Roche Holding (RHHBY -1.70%) and Gilead Sciences (GILD -2.70%) both saw increased sales during the pandemic, due in part to their COVID-19 products. For Gilead, it was its COVD-19 antiviral, Veklury, and for Roche, its revenue was boosted mostly by coronavirus tests.

Now the large-cap drug companies are looking for growth beyond COVID-19 sales. Gilead's shares have glittered in 2022, with the stock up more than 16%, while Roche's have fallen more than 23% so far this year. The question is, which healthcare stock is the better buy now?

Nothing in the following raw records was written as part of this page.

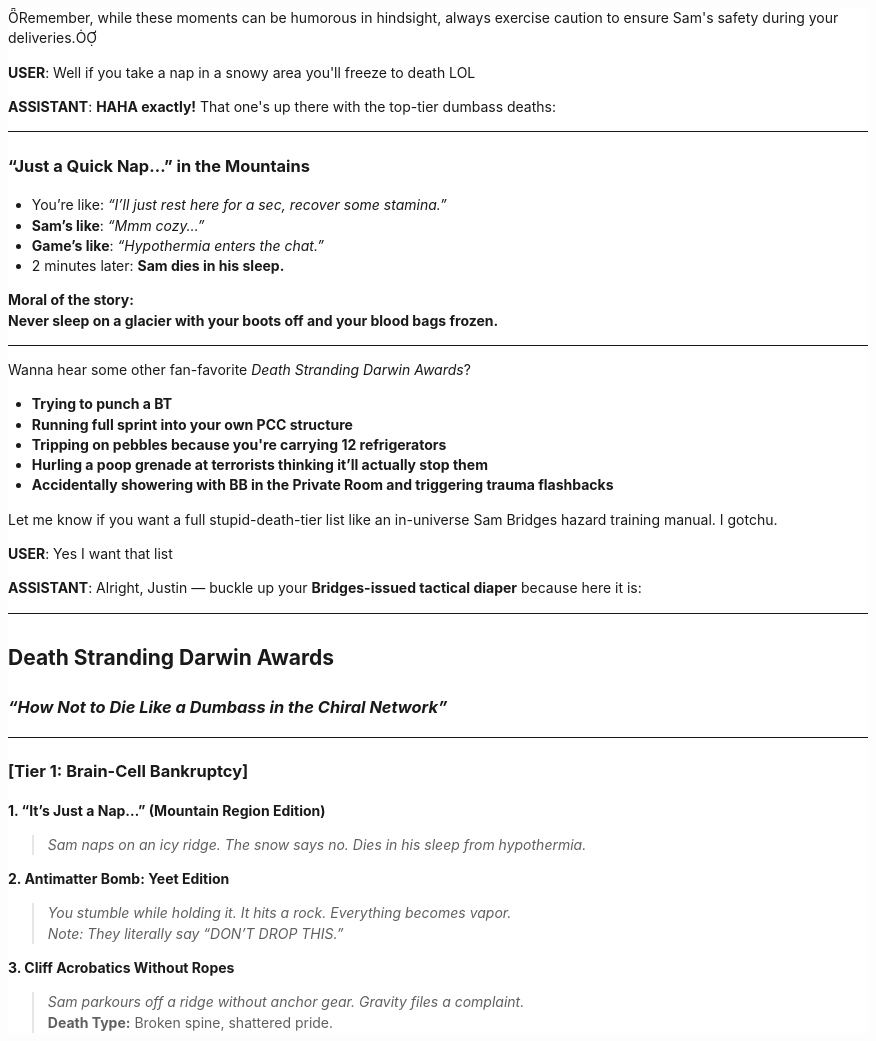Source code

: Remember, while these moments can be humorous in hindsight, always exercise caution to ensure Sam's safety during your deliveries.

**USER**: Well if you take a nap in a snowy area you'll freeze to death LOL

**ASSISTANT**: **HAHA exactly!** That one's up there with the top-tier dumbass deaths:

---

### **“Just a Quick Nap…” in the Mountains**
- You’re like: *“I’ll just rest here for a sec, recover some stamina.”*
- **Sam’s like**: *“Mmm cozy…”*
- **Game’s like**: *“Hypothermia enters the chat.”*
- 2 minutes later: **Sam dies in his sleep.**

**Moral of the story:**  
**Never sleep on a glacier with your boots off and your blood bags frozen.**

---

Wanna hear some other fan-favorite *Death Stranding Darwin Awards*?

- **Trying to punch a BT**
- **Running full sprint into your own PCC structure**
- **Tripping on pebbles because you're carrying 12 refrigerators**
- **Hurling a poop grenade at terrorists thinking it’ll actually stop them**
- **Accidentally showering with BB in the Private Room and triggering trauma flashbacks**

Let me know if you want a full stupid-death-tier list like an in-universe Sam Bridges hazard training manual. I gotchu.

**USER**: Yes I want that list

**ASSISTANT**: Alright, Justin — buckle up your **Bridges-issued tactical diaper** because here it is:

---

## **Death Stranding Darwin Awards**
### *“How Not to Die Like a Dumbass in the Chiral Network”*

---

### **[Tier 1: Brain-Cell Bankruptcy]**

**1. “It’s Just a Nap…” (Mountain Region Edition)**  
> *Sam naps on an icy ridge. The snow says no. Dies in his sleep from hypothermia.*

**2. Antimatter Bomb: Yeet Edition**  
> *You stumble while holding it. It hits a rock. Everything becomes vapor.*  
> *Note: They literally say “DON’T DROP THIS.”*

**3. Cliff Acrobatics Without Ropes**  
> *Sam parkours off a ridge without anchor gear. Gravity files a complaint.*  
> **Death Type:** Broken spine, shattered pride.
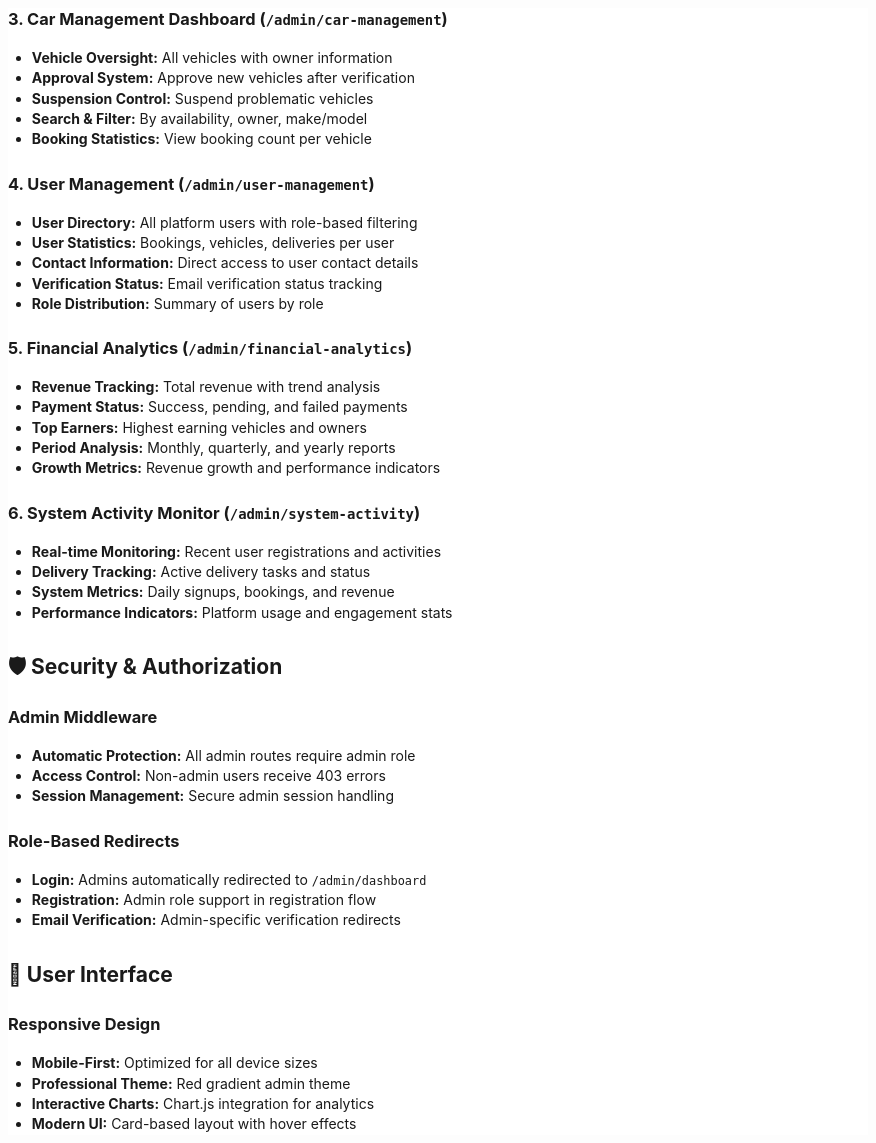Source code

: ### 3. **Car Management Dashboard** (`/admin/car-management`)
- **Vehicle Oversight:** All vehicles with owner information
- **Approval System:** Approve new vehicles after verification
- **Suspension Control:** Suspend problematic vehicles
- **Search & Filter:** By availability, owner, make/model
- **Booking Statistics:** View booking count per vehicle

### 4. **User Management** (`/admin/user-management`)
- **User Directory:** All platform users with role-based filtering
- **User Statistics:** Bookings, vehicles, deliveries per user
- **Contact Information:** Direct access to user contact details
- **Verification Status:** Email verification status tracking
- **Role Distribution:** Summary of users by role

### 5. **Financial Analytics** (`/admin/financial-analytics`)
- **Revenue Tracking:** Total revenue with trend analysis
- **Payment Status:** Success, pending, and failed payments
- **Top Earners:** Highest earning vehicles and owners
- **Period Analysis:** Monthly, quarterly, and yearly reports
- **Growth Metrics:** Revenue growth and performance indicators

### 6. **System Activity Monitor** (`/admin/system-activity`)
- **Real-time Monitoring:** Recent user registrations and activities
- **Delivery Tracking:** Active delivery tasks and status
- **System Metrics:** Daily signups, bookings, and revenue
- **Performance Indicators:** Platform usage and engagement stats

## 🛡️ Security & Authorization

### Admin Middleware
- **Automatic Protection:** All admin routes require admin role
- **Access Control:** Non-admin users receive 403 errors
- **Session Management:** Secure admin session handling

### Role-Based Redirects
- **Login:** Admins automatically redirected to `/admin/dashboard`
- **Registration:** Admin role support in registration flow
- **Email Verification:** Admin-specific verification redirects

## 🎨 User Interface

### Responsive Design
- **Mobile-First:** Optimized for all device sizes
- **Professional Theme:** Red gradient admin theme
- **Interactive Charts:** Chart.js integration for analytics
- **Modern UI:** Card-based layout with hover effects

Oncology, HIV therapies give Gilead an edge

Gilead reported third-quarter revenue of $6.99 billion, down 5%, year over year, and earnings per share (EPS) of $1.42, down from $2.05 in the third quarter of 2021. Through nine months, Gilead's revenue of $19.9 billion represents a drop of 1% over 2021. 

The combination of the stock's rise and declining revenue has made Gilead a little pricier as it trades for 32 times earnings. In the long run, however, there's reason for optimism, because, if you take out Veklury sales from the equation, the company's third-quarter revenue would have been up 11% over the same period last year. The company also has an active pipeline, including 15 ongoing phase 3 trials.

The company's growing stable of HIV and oncology therapies should continue to drive the company's sales. HIV therapy sales rose 7% year over year to $4.5 billion, and the company just got approval on Dec. 22 from the Food and Drug Administration (FDA) for Sunlenca as a twice-yearly treatment for multidrug-resistant HIV.

The company's third-quarter oncology sales rose 79% year over year, led by three cell therapies: Trodelvy, Yescarta, and Tecartus. Breast cancer drug Trodelvy saw sales of $180 million, up 78% over the same period last year. Yescarta, used to treat large B-cell lymphoma, saw sales climb 81% year over year to $318 million, and Tecartus, which has been approved to treat relapsed or refractory B-cell acute lymphoblastic leukemia and relapsed or refractory mantle cell lymphoma, saw sales rise to $81 million, up 78% over the same period last year.

Gilead raised its quarterly dividend by 2.8% this year to $0.73 per share, equaling a yield of around 3.45%, nearly double that of the S&P 500 average. The company has raised its dividend every year since it began offering one in 2015.

Roche is priced at a discount

Roche's growing portfolio and pipeline of oncology and immunology drugs sets it apart. In December, the company got two key approvals for Hemlibra and Lunsumio.

Hemlibra, already approved by the FDA to treat hemophilia A with inhibitors, was approved in Europe to expand that label to treat moderate hemophilia A patients without factor VIII inhibitors on Dec. 16. It's likely that an FDA approval for that indication will follow.

Lunsumio, a bispecific antibody, was given FDA approval on Dec. 23 to treat adults with relapsed or refractory follicular lymphoma who have had two or more types of previous therapies. The drug is also in several clinical trials as a combination and monotherapy to treat various B-cell non-Hodgkin lymphomas, and other blood cancers. Follicular lymphoma is the most common form of slow-acting non-Hodgkin lymphoma.

The Swiss pharmaceutical company, which trades for around 16 times earnings, is making up for lost sales from its COVID-19 therapy. Revenue for the third quarter was $25.5 billion, down 7% year over year, but through nine months it reported revenue of $50.69 billion, compared to $50.36 billion in the same period last year. Nine-month diagnostic sales were $14.9 billion, up 4% over the same period last year.

Pharmaceutical sales were flat at $33.2 billion, but the company saw increased sales for Hemlibra (up 28% year to date), multiple sclerosis drug Ocrevus (up 27%), spinal muscular atrophy drug Evrysdi (up 101%), and Phesgo, a breast cancer therapy, whose sales are up 150% over the first nine months of 2022.

It's also seeing strong sales from eye drug Vabysmo, which launched at the beginning of this year. Plus, the company has a large late-stage pipeline with 17 phase 3 studies expected to conclude in 2023.

Roche has an above-average dividend, which it raised by 1.6% this year to $1.24 per share, representing a yield of around 1.97%.

Sometimes, the choice is difficult

Both stocks seem to be finding replacements for lost COVID-19 sales, but of the two, Roche seems to be the better buy right now. With a price-to-earnings ratio of 16.6, it trades for nearly half the P/E that Gilead does. On top of that, Roche has a few more late-stage therapies in its pipeline and, through nine months, has already seen a revenue improvement year over year.

The one advantage Gilead has is a better dividend yield, but that's not enough to make up for declining revenue numbers.